Euro Pressure as Crisis Approaches

Crisis - the turning point of a disease when an important change takes place, indicating either recovery or death

Social mood peaked in the year 2000 and has been falling ever since. The breakdown of the EU, euro and global trade is predicted by Socionomic theory assuming the fall in social mood reaches extreme levels. The seeds of the unwinding have been sprouting for more than a decade as nationalism rises. The political leadership across much of the West has implemented policies that only exacerbate the trend towards nationalism.

While the breakup moment may still be a couple years away, events are picking up speed as protectionist and nationalist sentiment across Europe and the United States creates more problems for a global system that doesn't make accommodation for it.

The latest burst of conflict began with the fine of Apple.

Guardian: Apple ordered to pay €13bn after EU rules Ireland broke state aid laws

The Department of Justice retaliated.

Fortune: Deutsche Bank Says DoJ Wants It to Pay $14 Billion to Settle Mortgages Case

Either the Obama Administration is staffed with total morons or they are intentionally looking for a target to pin a global financial crisis on. Because Deutsche Bank is the weakest firm in the global financial system at the moment, and the DoJ hit it with a fine that could push it over the edge.

More EU fines are likely, which could invite more retaliation: Apple Is Just the Beginning of Europe’s New War on U.S. Business
But this battle extends far beyond Apple. At stake is what happens to about $2 trillion that U.S. companies are estimated to have stashed abroad, out of reach of the U.S.’s 35% corporate tax. With governments vowing to crack down on tax havens, the scramble to decide where such levies might go has begun, and several EU countries, including France, Italy, and Germany, believe Apple owes them, too, a slice of those revenues.

No matter how the fight plays out, Apple’s fine may signal the end of decades of U.S. companies quietly cutting sweetheart tax deals with smaller EU countries. For years the arrangement suited both sides, with cash-strapped governments scheming to create jobs, and U.S. companies eager to boost profits. “For so long the attitude has been, ‘Whatever our lawyers can get away with is okay,’ ” says Markus Meinzer, director of the London-based Tax Justice Network. That’s no longer likely to be the case, he says, calling the ruling “historic and tide turning.”
Also the EU wants Google to stop anti-competitive Android practices, fine expected
The document, running to more than 150 pages, was sent to complainants last week for feedback. Google received a copy in April in which the European Commission accused it of using its dominant Android mobile operating system to shut out rivals.

The EU competition enforcer in its charge sheet, known as a statement of objections, said it planned to tell the U.S. technology giant to halt payments or discounts to mobile phone manufacturers in return for pre-installing Google's Play Store with Google Search.
If the U.S. is retaliating against Deutsche Bank, the current tit-for-tat cycle points to more of it.

Back to Deutsche Bank. The Germans and other hard-money countries pushed Greece to the wall. They passed new bail-in rules that force shareholders and creditors (which includes depositors) to take losses when a bank fails, Cyprus being the first major case. Recently, Germany also nixed Italian plans for a bailout of Italian banks.

German media this weekend said Germany cannot break the rules it created and enforced: Germany's Merkel cannot afford to bail out Deutsche Bank
"Of course Chancellor Merkel doesn't want to give Deutsche Bank any state aid," it wrote in a front-page editorial. "She cannot afford it from the point of view of foreign policy because Berlin is taking a hard line in the Italian bank rescue."

The Munich-based Sueddeutsche Zeitung wrote that Merkel would be breaking a promise to taxpayers if she were to bail the bank out, which could spell disaster for her re-election bid next year as the anti-immigration AfD party gains ground.

The AfD is already benefiting from a backlash against Merkel's open-door refugee policy, making huge gains in two regional elections last month and hitting an all-time high of 16 percent support in an opinion poll last week.

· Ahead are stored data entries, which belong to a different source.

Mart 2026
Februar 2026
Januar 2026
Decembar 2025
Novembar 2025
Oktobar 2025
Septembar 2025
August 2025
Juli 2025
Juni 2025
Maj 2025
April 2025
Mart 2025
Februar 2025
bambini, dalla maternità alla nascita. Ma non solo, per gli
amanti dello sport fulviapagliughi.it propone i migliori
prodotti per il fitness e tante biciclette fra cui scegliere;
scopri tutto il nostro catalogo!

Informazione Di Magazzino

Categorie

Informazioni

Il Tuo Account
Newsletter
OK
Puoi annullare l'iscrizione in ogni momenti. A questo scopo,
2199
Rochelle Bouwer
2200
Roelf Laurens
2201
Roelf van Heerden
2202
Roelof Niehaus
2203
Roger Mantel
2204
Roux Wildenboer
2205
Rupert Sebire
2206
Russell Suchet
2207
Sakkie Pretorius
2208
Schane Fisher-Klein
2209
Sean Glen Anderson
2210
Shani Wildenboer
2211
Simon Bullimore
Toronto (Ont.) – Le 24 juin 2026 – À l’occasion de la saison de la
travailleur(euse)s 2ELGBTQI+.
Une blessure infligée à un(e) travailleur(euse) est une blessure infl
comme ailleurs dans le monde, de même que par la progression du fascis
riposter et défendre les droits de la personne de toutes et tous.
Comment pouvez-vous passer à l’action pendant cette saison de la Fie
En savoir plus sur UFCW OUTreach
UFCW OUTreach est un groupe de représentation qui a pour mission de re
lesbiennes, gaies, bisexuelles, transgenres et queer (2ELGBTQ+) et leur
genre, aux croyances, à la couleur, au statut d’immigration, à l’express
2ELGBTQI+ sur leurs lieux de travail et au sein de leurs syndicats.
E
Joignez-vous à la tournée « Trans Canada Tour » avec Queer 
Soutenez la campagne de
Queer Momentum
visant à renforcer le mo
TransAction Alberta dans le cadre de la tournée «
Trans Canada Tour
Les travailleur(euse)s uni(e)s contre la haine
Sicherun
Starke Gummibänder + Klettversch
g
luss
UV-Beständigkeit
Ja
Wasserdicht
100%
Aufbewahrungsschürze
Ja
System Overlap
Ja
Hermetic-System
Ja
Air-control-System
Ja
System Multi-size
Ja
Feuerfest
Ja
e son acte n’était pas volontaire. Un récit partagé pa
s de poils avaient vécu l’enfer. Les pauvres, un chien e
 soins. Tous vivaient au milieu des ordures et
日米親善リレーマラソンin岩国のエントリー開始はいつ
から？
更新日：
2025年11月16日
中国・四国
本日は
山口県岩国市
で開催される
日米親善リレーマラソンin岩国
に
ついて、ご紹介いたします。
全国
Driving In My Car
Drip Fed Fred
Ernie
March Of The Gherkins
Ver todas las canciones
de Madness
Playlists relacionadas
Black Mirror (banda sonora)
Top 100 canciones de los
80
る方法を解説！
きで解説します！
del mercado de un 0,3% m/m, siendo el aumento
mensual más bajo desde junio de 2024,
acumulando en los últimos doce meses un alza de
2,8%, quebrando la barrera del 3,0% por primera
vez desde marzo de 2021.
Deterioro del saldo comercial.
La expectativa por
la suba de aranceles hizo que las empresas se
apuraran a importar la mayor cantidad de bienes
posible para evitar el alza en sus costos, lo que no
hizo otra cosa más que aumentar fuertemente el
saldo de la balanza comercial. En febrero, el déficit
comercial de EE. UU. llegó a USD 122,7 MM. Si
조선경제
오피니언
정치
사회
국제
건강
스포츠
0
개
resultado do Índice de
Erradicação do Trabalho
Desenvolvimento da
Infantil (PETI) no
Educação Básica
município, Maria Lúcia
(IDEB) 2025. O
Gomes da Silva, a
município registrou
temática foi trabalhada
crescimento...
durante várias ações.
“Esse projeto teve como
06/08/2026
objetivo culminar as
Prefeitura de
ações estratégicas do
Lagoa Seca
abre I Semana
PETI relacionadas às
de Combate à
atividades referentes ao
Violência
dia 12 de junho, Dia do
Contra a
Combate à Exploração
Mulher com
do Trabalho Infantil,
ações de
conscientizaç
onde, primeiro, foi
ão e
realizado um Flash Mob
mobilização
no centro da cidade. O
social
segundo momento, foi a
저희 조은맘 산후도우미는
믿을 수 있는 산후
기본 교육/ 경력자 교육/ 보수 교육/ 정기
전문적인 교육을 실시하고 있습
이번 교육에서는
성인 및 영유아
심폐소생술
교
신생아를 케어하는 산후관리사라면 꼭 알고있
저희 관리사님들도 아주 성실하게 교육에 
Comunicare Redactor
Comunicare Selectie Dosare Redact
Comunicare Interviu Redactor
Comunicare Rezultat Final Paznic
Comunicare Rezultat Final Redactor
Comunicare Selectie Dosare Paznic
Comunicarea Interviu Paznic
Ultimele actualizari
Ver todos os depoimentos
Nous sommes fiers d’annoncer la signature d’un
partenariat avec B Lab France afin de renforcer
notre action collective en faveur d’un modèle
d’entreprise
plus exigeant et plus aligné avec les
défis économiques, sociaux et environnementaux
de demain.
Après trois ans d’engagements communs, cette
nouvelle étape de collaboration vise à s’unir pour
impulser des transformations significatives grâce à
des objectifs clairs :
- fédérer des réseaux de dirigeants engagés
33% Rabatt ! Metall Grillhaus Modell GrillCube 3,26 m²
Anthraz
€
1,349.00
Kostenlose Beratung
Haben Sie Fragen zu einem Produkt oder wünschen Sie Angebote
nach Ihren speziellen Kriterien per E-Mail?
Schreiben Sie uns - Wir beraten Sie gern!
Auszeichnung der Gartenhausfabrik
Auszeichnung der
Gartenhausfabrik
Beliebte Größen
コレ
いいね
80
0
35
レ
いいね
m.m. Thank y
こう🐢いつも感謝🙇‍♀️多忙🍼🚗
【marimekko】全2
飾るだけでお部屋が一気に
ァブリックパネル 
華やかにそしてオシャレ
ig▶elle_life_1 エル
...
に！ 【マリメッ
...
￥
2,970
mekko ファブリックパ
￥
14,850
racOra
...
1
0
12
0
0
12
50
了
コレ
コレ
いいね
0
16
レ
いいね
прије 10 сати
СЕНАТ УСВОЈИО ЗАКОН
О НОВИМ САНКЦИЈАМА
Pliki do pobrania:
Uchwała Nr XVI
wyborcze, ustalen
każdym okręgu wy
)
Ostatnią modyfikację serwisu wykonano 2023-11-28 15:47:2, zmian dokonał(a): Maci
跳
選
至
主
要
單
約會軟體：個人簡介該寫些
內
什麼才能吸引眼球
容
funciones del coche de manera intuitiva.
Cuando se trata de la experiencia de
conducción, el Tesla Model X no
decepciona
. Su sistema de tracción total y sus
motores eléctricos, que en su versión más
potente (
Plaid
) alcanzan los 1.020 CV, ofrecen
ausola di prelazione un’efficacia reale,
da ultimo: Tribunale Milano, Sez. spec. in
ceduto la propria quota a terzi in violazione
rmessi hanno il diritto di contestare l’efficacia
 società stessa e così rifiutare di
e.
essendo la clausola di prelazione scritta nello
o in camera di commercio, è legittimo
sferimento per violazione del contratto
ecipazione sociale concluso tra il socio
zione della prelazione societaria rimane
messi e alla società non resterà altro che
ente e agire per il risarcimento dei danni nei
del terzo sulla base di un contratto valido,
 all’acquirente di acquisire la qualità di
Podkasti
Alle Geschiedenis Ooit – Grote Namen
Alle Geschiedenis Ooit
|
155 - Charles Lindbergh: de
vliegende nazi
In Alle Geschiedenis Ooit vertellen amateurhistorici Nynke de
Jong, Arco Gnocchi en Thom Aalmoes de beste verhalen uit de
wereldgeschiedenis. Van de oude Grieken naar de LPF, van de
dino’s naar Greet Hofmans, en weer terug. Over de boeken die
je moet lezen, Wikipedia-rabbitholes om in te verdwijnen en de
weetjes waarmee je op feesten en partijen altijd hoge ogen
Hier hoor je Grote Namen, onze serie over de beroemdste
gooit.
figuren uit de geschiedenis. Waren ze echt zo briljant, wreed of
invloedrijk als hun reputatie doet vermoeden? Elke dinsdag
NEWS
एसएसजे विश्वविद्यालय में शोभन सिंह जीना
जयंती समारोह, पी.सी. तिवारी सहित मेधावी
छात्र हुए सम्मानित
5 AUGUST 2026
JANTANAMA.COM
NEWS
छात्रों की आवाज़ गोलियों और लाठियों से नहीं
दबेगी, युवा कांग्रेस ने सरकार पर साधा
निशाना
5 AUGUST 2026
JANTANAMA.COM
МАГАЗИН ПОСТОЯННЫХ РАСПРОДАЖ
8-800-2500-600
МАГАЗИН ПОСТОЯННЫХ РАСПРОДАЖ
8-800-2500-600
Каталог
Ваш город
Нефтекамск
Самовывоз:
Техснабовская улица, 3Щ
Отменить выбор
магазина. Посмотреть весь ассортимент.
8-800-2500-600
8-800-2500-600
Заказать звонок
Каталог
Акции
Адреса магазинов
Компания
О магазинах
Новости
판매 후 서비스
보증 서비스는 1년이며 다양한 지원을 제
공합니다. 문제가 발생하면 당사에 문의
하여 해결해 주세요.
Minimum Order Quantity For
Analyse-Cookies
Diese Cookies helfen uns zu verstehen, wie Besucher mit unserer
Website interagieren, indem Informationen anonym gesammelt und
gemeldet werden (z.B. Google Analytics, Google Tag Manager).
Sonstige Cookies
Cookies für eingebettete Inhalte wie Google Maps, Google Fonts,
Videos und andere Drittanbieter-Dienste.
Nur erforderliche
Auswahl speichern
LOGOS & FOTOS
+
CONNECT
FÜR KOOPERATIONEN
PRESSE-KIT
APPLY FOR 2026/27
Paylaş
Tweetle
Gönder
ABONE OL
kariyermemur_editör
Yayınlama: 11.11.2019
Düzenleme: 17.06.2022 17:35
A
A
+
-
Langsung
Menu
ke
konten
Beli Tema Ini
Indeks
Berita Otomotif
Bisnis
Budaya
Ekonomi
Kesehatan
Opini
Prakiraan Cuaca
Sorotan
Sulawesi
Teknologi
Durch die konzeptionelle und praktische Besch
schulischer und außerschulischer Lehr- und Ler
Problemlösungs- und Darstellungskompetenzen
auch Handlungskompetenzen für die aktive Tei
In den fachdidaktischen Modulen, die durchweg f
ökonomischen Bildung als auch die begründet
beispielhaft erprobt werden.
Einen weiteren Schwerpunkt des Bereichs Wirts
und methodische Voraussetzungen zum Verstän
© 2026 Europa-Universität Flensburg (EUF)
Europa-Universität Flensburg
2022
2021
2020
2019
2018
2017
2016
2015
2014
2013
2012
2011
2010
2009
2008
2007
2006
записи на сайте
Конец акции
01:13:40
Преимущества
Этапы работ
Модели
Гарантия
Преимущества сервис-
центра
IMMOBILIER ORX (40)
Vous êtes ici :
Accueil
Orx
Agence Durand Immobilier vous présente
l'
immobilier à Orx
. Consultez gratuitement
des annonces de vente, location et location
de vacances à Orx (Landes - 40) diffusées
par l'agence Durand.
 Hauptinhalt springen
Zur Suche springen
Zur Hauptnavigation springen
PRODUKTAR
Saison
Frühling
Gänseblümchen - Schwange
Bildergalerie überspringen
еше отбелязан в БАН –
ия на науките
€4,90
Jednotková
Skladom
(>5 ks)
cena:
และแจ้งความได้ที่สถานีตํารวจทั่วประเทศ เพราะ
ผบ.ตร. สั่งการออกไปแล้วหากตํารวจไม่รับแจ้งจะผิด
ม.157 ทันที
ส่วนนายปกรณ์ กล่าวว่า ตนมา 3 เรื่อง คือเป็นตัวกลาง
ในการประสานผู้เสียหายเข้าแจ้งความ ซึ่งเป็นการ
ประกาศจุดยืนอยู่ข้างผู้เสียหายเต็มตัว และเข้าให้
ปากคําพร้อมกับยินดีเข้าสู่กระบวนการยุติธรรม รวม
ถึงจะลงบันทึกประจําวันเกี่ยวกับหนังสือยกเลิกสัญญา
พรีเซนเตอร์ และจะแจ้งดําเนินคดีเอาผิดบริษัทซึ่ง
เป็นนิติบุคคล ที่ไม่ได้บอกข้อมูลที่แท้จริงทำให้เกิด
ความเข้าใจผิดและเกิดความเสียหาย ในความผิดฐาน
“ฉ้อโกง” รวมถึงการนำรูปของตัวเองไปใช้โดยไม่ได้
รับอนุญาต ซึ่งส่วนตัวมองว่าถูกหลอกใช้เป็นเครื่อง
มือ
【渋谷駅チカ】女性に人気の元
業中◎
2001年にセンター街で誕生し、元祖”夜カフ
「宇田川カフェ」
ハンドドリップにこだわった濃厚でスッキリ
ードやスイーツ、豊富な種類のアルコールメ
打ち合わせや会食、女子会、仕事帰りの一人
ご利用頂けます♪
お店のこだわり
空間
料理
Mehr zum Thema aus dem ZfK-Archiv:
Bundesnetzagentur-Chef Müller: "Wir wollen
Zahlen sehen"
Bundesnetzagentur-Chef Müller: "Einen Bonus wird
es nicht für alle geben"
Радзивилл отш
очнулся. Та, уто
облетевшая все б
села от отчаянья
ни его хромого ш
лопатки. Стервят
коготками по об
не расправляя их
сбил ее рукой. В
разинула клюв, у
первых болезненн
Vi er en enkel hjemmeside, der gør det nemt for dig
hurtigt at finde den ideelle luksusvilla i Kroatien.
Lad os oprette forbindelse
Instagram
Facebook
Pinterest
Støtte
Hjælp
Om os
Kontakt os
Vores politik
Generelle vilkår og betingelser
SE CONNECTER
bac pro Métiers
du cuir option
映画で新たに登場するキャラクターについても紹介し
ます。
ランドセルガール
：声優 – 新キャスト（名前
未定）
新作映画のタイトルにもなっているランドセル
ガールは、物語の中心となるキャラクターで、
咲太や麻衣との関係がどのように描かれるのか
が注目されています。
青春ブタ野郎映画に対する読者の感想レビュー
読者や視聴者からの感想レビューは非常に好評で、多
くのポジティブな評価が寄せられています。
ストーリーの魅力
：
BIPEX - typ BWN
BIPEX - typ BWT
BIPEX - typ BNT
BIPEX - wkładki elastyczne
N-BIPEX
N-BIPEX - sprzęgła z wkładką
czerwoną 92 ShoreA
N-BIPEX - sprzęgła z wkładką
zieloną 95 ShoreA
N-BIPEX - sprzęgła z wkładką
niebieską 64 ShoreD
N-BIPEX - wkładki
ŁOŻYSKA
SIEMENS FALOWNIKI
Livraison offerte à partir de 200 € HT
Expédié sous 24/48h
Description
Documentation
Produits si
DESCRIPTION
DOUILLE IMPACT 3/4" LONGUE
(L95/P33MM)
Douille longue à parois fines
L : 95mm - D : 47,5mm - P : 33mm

"A state aid package would drive voters into the arms of the AfD," the Sueddeutsche wrote in an editorial.

"Domestic political considerations make it unlikely that Berlin would play this joker. Even more unlikely is that the European Commission would agree. The political risk would be simply too high."
Ex-Deutsche Bank Executives Among 13 Charged in Paschi Probe
Six current and former managers of Deutsche Bank AG -- including ex-asset and wealth management head Michele Faissola -- along with former executives at Nomura Holdings Inc. and Banca Monte dei Paschi di Siena SpA were charged in Milan for colluding to falsify the accounts of Italy’s third-biggest bank and manipulate the market.

A judge in Milan approved a request by prosecutors to try 13 bankers on charges over separate derivative transactions Paschi arranged with the securities firms, said a lawyer involved in the case, who attended the closed-door hearing Saturday, where the decision was announced.
Unless there's a way out of the situation, Deutsche Bank will either impose an economic cost on the euro, or a political one. The dollar bull market may be about to resume.